When Blues coach Ken Hitchcock came onto the scene here in early November, he admitted not knowing much about Polak or his hockey background. But in one month's time, the 60-year-old's learned that he's got himself a reliable shutdown defenseman that he can utilize in multiple situations.

"Polak for me is the biggest surprise," Hitchcock said. "I didn't know much about him, but he's a very very strong player. He plays a very physical game that can really wear people out.

"I didn't know he was as accomplished as he was from not coaching him here before. I'm very impressed. I'm really impressed with the way he handles himself on the ice, how much he's improved in the last month that I've seen him play. ... I didn't know about the toughness side of things, but he's a strong, tough guy."

Polak's ability to shut the opposition down as well as drop the gloves when needed (just ask Columbus' Dane Byers after Sunday night's game) and the ability to join the rush with his quick-paced skating ability is impressive for a guy that's 6-foot-1 and weighs in at 225 pounds.

"He can really throw his body weight around and punish guys," said Russell, whose brother Ryan was Polak's teammate for the Kootenay Ice of the WHL. "When he can do that, it makes more space for guys around him.

"He is a guy that's responsible. He takes pride in his own end, and it shows. He plays hard, he blocks a lot of shots, he's a guy this team leans on every night."

There are guys with speed in their own end, but one wouldn't predict it would come from Polak, but his closing speed on an opposing skater is second to none. It all comes from his off-season conditioning and he's among the best when the Blues open camp and go through the dreaded VO2 testing. Polak is always at the top of the charts. He averages 19:08 of ice time her game this season.

"A guy on a breakaway and he skates back as hard as he can and he's got him by three steps," Pietrangelo said of Polak. "He's certainly a powerful skater."

As powerful as Polak is on the ice, he's a guy his teammates love off the ice.
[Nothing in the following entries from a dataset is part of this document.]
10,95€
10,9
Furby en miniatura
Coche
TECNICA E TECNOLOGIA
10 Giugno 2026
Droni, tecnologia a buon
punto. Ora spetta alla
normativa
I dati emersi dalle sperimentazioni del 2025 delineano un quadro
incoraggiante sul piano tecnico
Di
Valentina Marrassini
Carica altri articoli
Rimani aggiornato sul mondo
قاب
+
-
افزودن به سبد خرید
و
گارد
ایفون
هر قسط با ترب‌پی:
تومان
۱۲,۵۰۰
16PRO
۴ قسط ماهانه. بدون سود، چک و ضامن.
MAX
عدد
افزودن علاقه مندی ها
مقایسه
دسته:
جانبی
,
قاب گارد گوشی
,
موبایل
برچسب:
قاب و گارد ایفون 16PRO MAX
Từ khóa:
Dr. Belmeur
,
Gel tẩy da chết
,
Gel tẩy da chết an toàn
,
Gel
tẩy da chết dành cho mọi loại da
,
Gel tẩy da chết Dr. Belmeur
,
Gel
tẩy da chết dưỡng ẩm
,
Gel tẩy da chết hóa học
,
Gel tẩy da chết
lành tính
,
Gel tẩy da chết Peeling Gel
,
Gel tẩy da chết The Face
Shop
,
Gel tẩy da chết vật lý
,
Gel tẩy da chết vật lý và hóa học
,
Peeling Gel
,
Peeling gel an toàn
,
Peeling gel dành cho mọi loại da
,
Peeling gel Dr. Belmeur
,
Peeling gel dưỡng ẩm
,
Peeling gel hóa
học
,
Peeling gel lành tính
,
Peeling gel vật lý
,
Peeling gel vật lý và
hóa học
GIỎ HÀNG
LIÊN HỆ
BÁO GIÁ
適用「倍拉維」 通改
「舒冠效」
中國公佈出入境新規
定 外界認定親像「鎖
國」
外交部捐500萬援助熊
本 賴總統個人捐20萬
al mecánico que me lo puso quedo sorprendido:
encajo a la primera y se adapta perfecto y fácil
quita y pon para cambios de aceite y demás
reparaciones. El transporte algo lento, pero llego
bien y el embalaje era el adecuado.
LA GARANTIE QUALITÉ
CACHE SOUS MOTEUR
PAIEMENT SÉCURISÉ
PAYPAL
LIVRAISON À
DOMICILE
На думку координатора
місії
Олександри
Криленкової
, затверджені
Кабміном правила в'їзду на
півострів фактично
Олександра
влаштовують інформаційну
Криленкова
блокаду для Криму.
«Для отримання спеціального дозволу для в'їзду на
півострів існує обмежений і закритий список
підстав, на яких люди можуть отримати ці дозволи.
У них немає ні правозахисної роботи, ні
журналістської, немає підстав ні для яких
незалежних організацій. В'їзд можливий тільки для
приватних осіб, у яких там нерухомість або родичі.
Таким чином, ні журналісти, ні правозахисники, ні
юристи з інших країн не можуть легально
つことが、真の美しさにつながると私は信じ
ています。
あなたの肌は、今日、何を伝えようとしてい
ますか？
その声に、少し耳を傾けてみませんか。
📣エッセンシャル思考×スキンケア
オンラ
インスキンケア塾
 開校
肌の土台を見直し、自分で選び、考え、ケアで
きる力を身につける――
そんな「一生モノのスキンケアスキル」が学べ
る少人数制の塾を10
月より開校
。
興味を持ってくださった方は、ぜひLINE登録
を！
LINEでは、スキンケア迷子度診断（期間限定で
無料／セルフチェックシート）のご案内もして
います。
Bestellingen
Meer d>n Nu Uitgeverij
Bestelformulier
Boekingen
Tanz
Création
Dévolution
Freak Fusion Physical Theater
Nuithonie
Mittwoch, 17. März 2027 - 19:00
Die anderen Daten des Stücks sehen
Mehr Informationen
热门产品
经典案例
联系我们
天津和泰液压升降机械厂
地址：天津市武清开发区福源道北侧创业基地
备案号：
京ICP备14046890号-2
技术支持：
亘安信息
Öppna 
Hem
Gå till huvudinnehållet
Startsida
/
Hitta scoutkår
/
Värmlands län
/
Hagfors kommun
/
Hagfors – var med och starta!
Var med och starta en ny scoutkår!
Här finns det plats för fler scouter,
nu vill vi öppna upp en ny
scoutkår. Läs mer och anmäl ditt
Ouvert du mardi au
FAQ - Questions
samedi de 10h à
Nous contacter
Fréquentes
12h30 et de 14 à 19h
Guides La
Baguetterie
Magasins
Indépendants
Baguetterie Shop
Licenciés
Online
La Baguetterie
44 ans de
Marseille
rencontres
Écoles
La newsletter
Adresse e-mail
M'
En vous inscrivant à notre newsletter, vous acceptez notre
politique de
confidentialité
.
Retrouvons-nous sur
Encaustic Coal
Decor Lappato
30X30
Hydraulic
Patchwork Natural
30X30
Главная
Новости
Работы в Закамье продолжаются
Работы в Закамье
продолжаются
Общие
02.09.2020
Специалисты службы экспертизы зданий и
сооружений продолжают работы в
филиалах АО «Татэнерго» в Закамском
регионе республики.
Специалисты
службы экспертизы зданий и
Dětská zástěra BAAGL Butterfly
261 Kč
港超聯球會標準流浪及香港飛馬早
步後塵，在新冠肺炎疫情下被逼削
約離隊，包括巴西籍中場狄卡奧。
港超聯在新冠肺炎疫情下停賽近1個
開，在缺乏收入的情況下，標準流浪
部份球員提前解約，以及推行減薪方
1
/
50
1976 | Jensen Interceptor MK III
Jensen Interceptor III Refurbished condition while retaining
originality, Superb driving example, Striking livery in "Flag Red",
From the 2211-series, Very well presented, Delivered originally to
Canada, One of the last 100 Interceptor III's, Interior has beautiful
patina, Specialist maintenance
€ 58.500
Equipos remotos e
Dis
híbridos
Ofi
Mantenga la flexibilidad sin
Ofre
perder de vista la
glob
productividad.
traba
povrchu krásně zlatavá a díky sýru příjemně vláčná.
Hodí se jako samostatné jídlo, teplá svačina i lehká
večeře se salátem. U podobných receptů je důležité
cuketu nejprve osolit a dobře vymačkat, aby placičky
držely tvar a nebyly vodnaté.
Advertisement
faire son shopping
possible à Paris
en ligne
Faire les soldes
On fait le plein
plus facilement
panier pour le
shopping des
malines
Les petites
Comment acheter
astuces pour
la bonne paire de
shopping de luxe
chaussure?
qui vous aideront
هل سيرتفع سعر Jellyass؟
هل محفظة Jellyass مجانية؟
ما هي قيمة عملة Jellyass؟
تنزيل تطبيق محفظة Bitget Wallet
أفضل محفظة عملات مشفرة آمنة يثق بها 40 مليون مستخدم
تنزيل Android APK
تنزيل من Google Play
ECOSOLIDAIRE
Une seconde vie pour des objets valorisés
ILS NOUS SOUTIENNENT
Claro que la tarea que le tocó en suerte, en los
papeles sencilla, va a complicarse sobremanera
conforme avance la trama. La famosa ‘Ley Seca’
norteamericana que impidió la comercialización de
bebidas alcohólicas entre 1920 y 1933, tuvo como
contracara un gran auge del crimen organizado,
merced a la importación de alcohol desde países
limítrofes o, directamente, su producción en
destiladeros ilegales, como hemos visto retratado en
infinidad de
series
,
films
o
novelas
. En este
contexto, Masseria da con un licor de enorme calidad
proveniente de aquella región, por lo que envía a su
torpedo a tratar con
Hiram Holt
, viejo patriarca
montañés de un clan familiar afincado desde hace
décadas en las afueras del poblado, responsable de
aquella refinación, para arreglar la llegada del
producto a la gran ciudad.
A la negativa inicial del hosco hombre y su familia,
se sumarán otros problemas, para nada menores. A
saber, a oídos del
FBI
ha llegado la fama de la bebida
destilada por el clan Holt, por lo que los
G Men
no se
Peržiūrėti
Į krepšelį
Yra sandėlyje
Just his playful demeanor and joking mood makes him one of the locker room's favorites.

"You're not going to find a better guy that Roman," Pietrangelo said. "You guys know how he is and he's a lot of fun to be around."

But on the ice, Polak, who represented his country at the 2010 Winter Olympics, is all business.
(Getty Images)
Blues defenseman Roman Polak (right) goes up against the Flyers' Scott
Hartnell earlier this season.

Hitchcock said if the Blues get in a seven-game playoff series, this is the type of player the Blues will heavily rely on.

"In a seven-game series, guys like (Barret) Jackman and Polak have a huge impact," Hitchcock said. "I think also in a division series, they get the other teams' attention. I think even before you get to the playoffs, when you play inter-division games, you're playing a team six times, you can really get their attention.

"His whole game's underrated. He's a really competitive guy. He's ultra-competitive, and he's got the size to go along with it. When he pins you against the boards, you stay pinned. You don't get off the boards when he pins you there.

"Him and (T.J.) Oshie, those two guys on the team have surprised me the most."

Blues management has been equally as impressed with Polak's play. They rewarded him with a new five-year, $13.75 million deal in June after he proved himself worthy at the completion of a two-year contract last season.

The Blues have Polak locked up during the prime years of his career, and he feels like there's more to come. The Blues are banking on it.

"There's always something. Every day, you have to get better," said Polak, who's part of the No. 2 team in the NHL in goals-against average per game (2.03). "If you want to be a better hockey player, you have to be better every day and working on stuff."

When a team has a guy whose main concern is winning, it can't ask for much more.

"... I'm just trying my hardest," Polak said. "But right now, we're just focused on winning. Everything else is not important."